Feliz 2026, queridos leitores. Levei mais tempo do que imaginei pra voltar aqui porque a vida exigiu de mim de formas que eu não esperava na reta final do ano, mas felizmente agora escrevo mergulhada em uma calmaria que só é verdadeiramente apreciada depois de tempos bem sombrios e assustadores. Os 12 meses do último ano passaram num piscar de olhos, mas ao mesmo tempo pareceram décadas inteiras de revoluções internas. Mudar de endereço, terminar um livro, morar em outros países, fortalecer uma relação amorosa, completar 31 e cuidar de quem cuidou de mim foram processos que eu tive o privilégio de viver enquanto tentava me manter visível e relevante aqui nesse mundo digital que eu chamava de refúgio (lembra?).

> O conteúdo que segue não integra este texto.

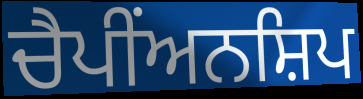
ਚੈਪੀਂਅਨਸ਼ਿਪ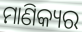
ମାଣିକ୍ୟର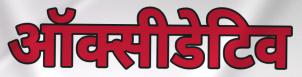
ऑक्सीडेटिव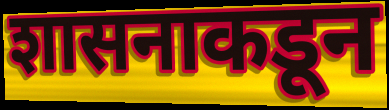
शासनाकडूनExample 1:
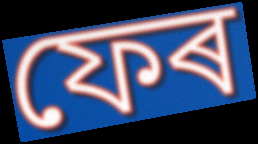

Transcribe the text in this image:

ফেৰ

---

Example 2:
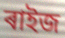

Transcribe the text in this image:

ৰাইজ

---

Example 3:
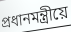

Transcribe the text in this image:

প্ৰধানমন্ত্ৰীয়ে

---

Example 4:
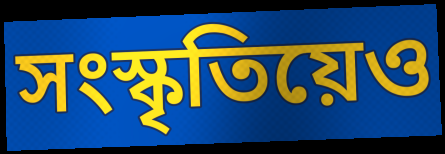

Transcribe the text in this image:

সংস্কৃতিয়েও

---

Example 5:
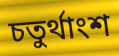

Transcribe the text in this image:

চতুৰ্থাংশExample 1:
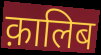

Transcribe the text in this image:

क़ालिब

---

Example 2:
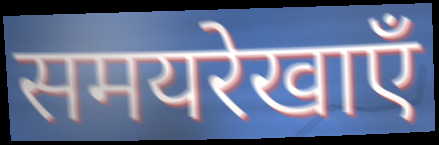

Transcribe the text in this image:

समयरेखाएँ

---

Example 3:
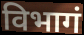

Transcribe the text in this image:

विभागं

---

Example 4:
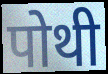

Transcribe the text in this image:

पोथी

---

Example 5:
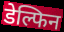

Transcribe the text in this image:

डेल्फिन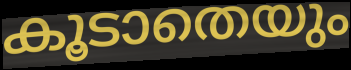
കൂടാതെയുംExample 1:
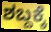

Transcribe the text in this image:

ಶಬ್ದಕ್ಕೆ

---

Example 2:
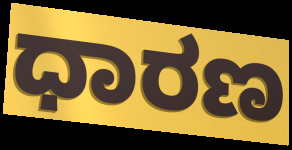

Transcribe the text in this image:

ಧಾರಣ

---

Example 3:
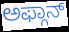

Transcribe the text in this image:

ಅಫ್ಗಾನ್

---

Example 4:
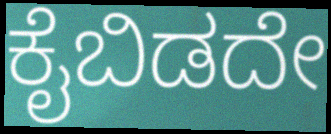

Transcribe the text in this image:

ಕೈಬಿಡದೇ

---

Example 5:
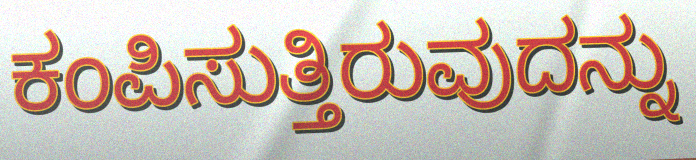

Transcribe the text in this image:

ಕಂಪಿಸುತ್ತಿರುವುದನ್ನು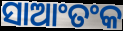
ସାଆଂତଂକ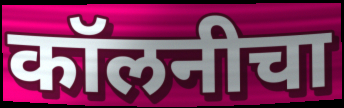
कॉलनीचा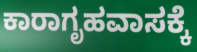
ಕಾರಾಗೃಹವಾಸಕ್ಕೆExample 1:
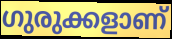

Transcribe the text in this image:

ഗുരുക്കളാണ്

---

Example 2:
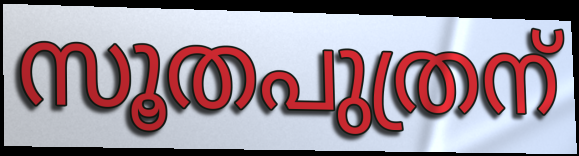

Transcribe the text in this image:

സൂതപുത്രന്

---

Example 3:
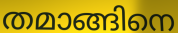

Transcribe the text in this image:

തമാങ്ങിനെ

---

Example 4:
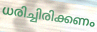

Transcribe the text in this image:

ധരിച്ചിരിക്കണം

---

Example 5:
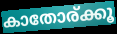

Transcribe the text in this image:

കാതോര്ക്കൂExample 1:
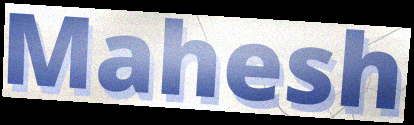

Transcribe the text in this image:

Mahesh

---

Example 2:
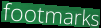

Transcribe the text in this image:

footmarks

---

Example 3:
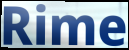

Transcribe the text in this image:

Rime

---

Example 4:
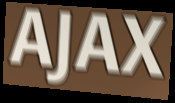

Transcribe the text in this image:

AJAX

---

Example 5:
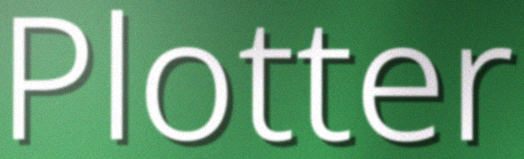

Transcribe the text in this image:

PlotterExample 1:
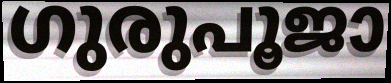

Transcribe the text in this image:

ഗുരുപൂജാ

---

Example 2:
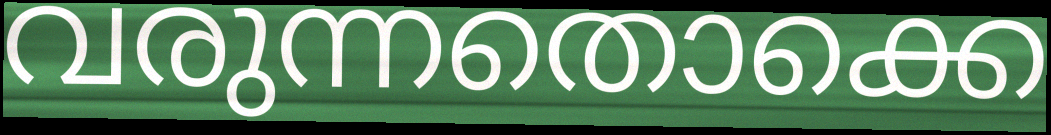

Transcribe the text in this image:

വരുന്നതൊക്കെ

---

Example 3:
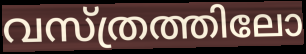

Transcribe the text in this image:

വസ്ത്രത്തിലോ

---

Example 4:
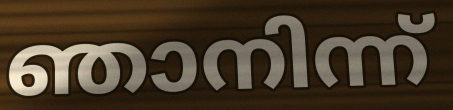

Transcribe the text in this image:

ഞാനിന്ന്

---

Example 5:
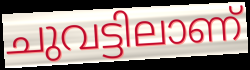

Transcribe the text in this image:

ചുവട്ടിലാണ്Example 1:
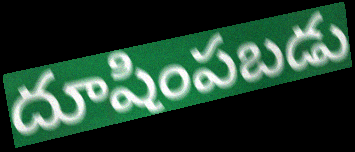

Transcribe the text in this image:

దూషింపబడు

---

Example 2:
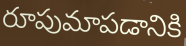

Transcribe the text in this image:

రూపుమాపడానికి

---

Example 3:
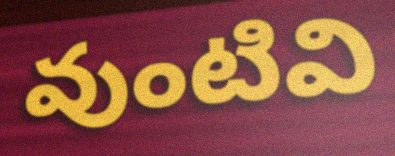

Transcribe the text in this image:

వుంటివి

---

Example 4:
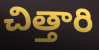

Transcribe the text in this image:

చిత్తారి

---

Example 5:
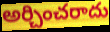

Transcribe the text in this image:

అర్చించరాదుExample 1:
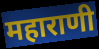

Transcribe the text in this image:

महाराणी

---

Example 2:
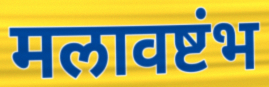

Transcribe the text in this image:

मलावष्टंभ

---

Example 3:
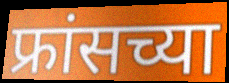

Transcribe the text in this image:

फ्रांसच्या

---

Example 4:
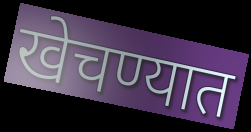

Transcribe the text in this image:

खेचण्यात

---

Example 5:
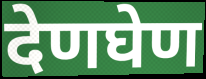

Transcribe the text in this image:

देणघेणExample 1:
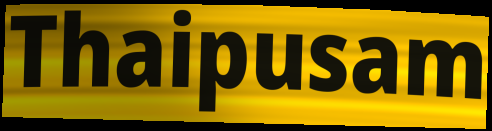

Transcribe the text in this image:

Thaipusam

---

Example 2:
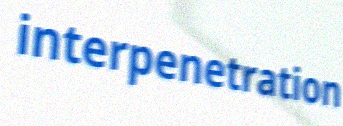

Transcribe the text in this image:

interpenetration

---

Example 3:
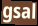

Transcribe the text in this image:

gsal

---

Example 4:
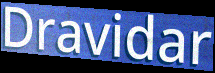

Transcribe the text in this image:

Dravidar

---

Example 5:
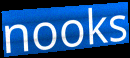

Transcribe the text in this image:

nooks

Tenho pensado bastante sobre como a internet costumava ser o meu espaço seguro e tranquilo, mas que com a dominação dos algoritmos e dos conteúdos gerados/genéricos sugeridos pra gente a todo instante a sensação é de que estar aqui exige mais do que oferece. Eu não quero que esse seja mais um relato sobre a tentativa de diminuir o tempo de tela enquanto eu me debruço no meu notebook tentando fazer algum sentido através dessas palavras, mas a verdade é que sinto falta de profundidade, conexão e algum nível de controle do que eu estou consumindo. Sinto saudade de conhecer as pessoas mesmo online, de saber a história delas, de fazer isso com uma certa calma, aos poucos. Faz algum sentido pra você ou eu tô sendo apenas velha?

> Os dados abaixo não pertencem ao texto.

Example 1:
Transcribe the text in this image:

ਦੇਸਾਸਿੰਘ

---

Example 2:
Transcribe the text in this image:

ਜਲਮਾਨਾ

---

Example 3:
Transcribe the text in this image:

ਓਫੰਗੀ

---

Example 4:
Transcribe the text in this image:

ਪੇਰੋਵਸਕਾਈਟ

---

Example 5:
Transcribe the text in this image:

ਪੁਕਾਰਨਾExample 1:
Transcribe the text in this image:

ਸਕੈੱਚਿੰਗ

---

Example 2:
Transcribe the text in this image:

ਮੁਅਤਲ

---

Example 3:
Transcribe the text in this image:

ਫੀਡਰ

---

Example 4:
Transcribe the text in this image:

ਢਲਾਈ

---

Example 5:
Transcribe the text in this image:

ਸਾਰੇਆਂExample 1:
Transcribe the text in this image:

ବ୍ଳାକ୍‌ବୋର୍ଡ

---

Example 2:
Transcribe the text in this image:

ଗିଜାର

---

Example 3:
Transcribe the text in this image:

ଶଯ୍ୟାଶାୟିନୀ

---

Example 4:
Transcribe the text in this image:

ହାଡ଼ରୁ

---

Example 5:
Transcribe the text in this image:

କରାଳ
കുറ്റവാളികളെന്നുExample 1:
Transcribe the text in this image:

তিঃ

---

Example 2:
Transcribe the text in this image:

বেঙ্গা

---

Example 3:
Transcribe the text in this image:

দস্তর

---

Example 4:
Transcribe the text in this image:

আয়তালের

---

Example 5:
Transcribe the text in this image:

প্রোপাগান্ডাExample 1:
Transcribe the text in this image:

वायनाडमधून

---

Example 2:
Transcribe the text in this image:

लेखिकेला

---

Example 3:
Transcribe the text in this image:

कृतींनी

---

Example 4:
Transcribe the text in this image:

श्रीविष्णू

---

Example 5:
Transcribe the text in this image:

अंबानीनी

Ah, e eu comecei a fazer terapia. Precisei. Meu namorado insistiu o ano todo e foi só quando ele parou de fazer isso que eu tomei coragem de enviar a mensagem e marcar a ligação de vídeo. Não gosto muito quando ele tenta me ensinar como lidar com os meus problemas, prefiro quando ele se mostra disponível pra me escutar. Mas em um determinado momento eu entendi que ele não podia fazer isso sozinho. A terapia? Foi mais tranquila do que eu imaginava. Ainda estamos ganhando intimidade, mas me abrir não é bem um problema pra mim. Só é diferente tirar todos os filtros que geralmente existem quando eu estou escrevendo. É um tipo de liberdade que eu ainda não conhecia. Gostei.
Bom, eu não viajei no final de 2025 ou começo desse ano como boa parte dos meus amigos próximos, porque sinto que esse é o meu momento de apreciar a tranquilidade que é cada vez mais rara na vida da gente. São Paulo vira outra cidade em dezembro e eu gosto de fingir que ela é sempre assim. Os gastos extras com a cirurgia da minha mãe e o golpe do falso taxista que eu acabei caindo também influenciaram nessa decisão. Aproveitei as ruas vazias sem trânsito pra jantar fora, fazer massagem, malhar tranquilamente sem ter que dividir aparelho, passear com a Berry e simplesmente sentar na grama e tomar um solzinho porque sabia que naquela altura do campeonato todos estavam festejando em algum lugar com praia. Zero FOMO. Eu também estava festejando. Do meu jeitinho.
Tenho cansado de ver ou fazer retrospectivas. De me sentir nostálgica e melancólica. Talvez o último ano tenha servido para perceber meus loopings mentais e fechar alguns ciclos que estavam abertos há anos. Infelizmente nenhum acontecimento externo tem a força de fazer isso por você. Seu mundo pode virar de cabeça pra baixo, mas ainda vai ser a sua capacidade de olhar em volta e reagir diferente que realmente muda alguma coisa. Caso contrário só estaremos escrevendo novos números na agenda, indo ao shopping de última hora pra comprar a roupa brilhosa mais horrorosa que restou e adicionado ao carrinho um novo produto de skincare do momento que apague rugas pois não estamos prontas para envelhecer.
Eu quero estar. Eu tenho me sentindo uma grande mulher de 31 anos, mesmo usando um short de babados, trança de lado e tendo um céu pintado no teto do meu quarto. Isso não é maravilhoso? Eu acho.